-- Aim --
Rewrite every row below as a JSON array of strings, one string for each line, with blank lines omitted.
-- START Input material --
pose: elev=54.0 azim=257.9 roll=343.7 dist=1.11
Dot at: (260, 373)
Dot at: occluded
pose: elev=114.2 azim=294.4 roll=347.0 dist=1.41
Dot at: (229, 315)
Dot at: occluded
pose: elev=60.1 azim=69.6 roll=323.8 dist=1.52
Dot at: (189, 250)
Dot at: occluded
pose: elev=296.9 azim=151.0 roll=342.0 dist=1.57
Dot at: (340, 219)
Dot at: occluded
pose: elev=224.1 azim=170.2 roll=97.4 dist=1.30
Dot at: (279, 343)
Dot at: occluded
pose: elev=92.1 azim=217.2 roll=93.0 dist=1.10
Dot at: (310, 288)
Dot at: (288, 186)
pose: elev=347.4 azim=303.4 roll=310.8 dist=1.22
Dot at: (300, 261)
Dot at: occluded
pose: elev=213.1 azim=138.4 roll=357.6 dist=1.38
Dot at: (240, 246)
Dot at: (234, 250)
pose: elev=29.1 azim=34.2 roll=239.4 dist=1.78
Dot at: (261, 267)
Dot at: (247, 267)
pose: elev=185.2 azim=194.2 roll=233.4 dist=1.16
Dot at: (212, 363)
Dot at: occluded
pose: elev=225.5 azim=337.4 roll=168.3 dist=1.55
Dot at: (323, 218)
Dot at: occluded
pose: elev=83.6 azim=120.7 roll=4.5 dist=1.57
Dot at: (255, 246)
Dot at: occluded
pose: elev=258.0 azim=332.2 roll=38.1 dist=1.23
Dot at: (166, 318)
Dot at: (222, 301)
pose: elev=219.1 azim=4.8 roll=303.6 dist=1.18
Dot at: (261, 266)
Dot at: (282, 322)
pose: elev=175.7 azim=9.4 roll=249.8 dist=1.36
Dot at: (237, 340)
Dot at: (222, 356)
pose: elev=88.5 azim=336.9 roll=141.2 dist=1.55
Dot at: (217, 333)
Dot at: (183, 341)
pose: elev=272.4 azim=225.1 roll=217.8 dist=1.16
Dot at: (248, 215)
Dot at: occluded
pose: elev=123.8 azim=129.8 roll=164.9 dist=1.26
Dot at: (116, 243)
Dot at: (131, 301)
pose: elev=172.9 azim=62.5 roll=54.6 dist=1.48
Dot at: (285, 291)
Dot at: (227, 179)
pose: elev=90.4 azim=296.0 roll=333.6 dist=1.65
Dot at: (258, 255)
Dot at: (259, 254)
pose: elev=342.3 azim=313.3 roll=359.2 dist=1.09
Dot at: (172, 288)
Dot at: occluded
-- END Input material --
-- Exercise solution --
[
  "pose: elev=54.0 azim=257.9 roll=343.7 dist=1.11",
  "Dot at: (260, 373)",
  "Dot at: occluded",
  "pose: elev=114.2 azim=294.4 roll=347.0 dist=1.41",
  "Dot at: (229, 315)",
  "Dot at: occluded",
  "pose: elev=60.1 azim=69.6 roll=323.8 dist=1.52",
  "Dot at: (189, 250)",
  "Dot at: occluded",
  "pose: elev=296.9 azim=151.0 roll=342.0 dist=1.57",
  "Dot at: (340, 219)",
  "Dot at: occluded",
  "pose: elev=224.1 azim=170.2 roll=97.4 dist=1.30",
  "Dot at: (279, 343)",
  "Dot at: occluded",
  "pose: elev=92.1 azim=217.2 roll=93.0 dist=1.10",
  "Dot at: (310, 288)",
  "Dot at: (288, 186)",
  "pose: elev=347.4 azim=303.4 roll=310.8 dist=1.22",
  "Dot at: (300, 261)",
  "Dot at: occluded",
  "pose: elev=213.1 azim=138.4 roll=357.6 dist=1.38",
  "Dot at: (240, 246)",
  "Dot at: (234, 250)",
  "pose: elev=29.1 azim=34.2 roll=239.4 dist=1.78",
  "Dot at: (261, 267)",
  "Dot at: (247, 267)",
  "pose: elev=185.2 azim=194.2 roll=233.4 dist=1.16",
  "Dot at: (212, 363)",
  "Dot at: occluded",
  "pose: elev=225.5 azim=337.4 roll=168.3 dist=1.55",
  "Dot at: (323, 218)",
  "Dot at: occluded",
  "pose: elev=83.6 azim=120.7 roll=4.5 dist=1.57",
  "Dot at: (255, 246)",
  "Dot at: occluded",
  "pose: elev=258.0 azim=332.2 roll=38.1 dist=1.23",
  "Dot at: (166, 318)",
  "Dot at: (222, 301)",
  "pose: elev=219.1 azim=4.8 roll=303.6 dist=1.18",
  "Dot at: (261, 266)",
  "Dot at: (282, 322)",
  "pose: elev=175.7 azim=9.4 roll=249.8 dist=1.36",
  "Dot at: (237, 340)",
  "Dot at: (222, 356)",
  "pose: elev=88.5 azim=336.9 roll=141.2 dist=1.55",
  "Dot at: (217, 333)",
  "Dot at: (183, 341)",
  "pose: elev=272.4 azim=225.1 roll=217.8 dist=1.16",
  "Dot at: (248, 215)",
  "Dot at: occluded",
  "pose: elev=123.8 azim=129.8 roll=164.9 dist=1.26",
  "Dot at: (116, 243)",
  "Dot at: (131, 301)",
  "pose: elev=172.9 azim=62.5 roll=54.6 dist=1.48",
  "Dot at: (285, 291)",
  "Dot at: (227, 179)",
  "pose: elev=90.4 azim=296.0 roll=333.6 dist=1.65",
  "Dot at: (258, 255)",
  "Dot at: (259, 254)",
  "pose: elev=342.3 azim=313.3 roll=359.2 dist=1.09",
  "Dot at: (172, 288)",
  "Dot at: occluded"
]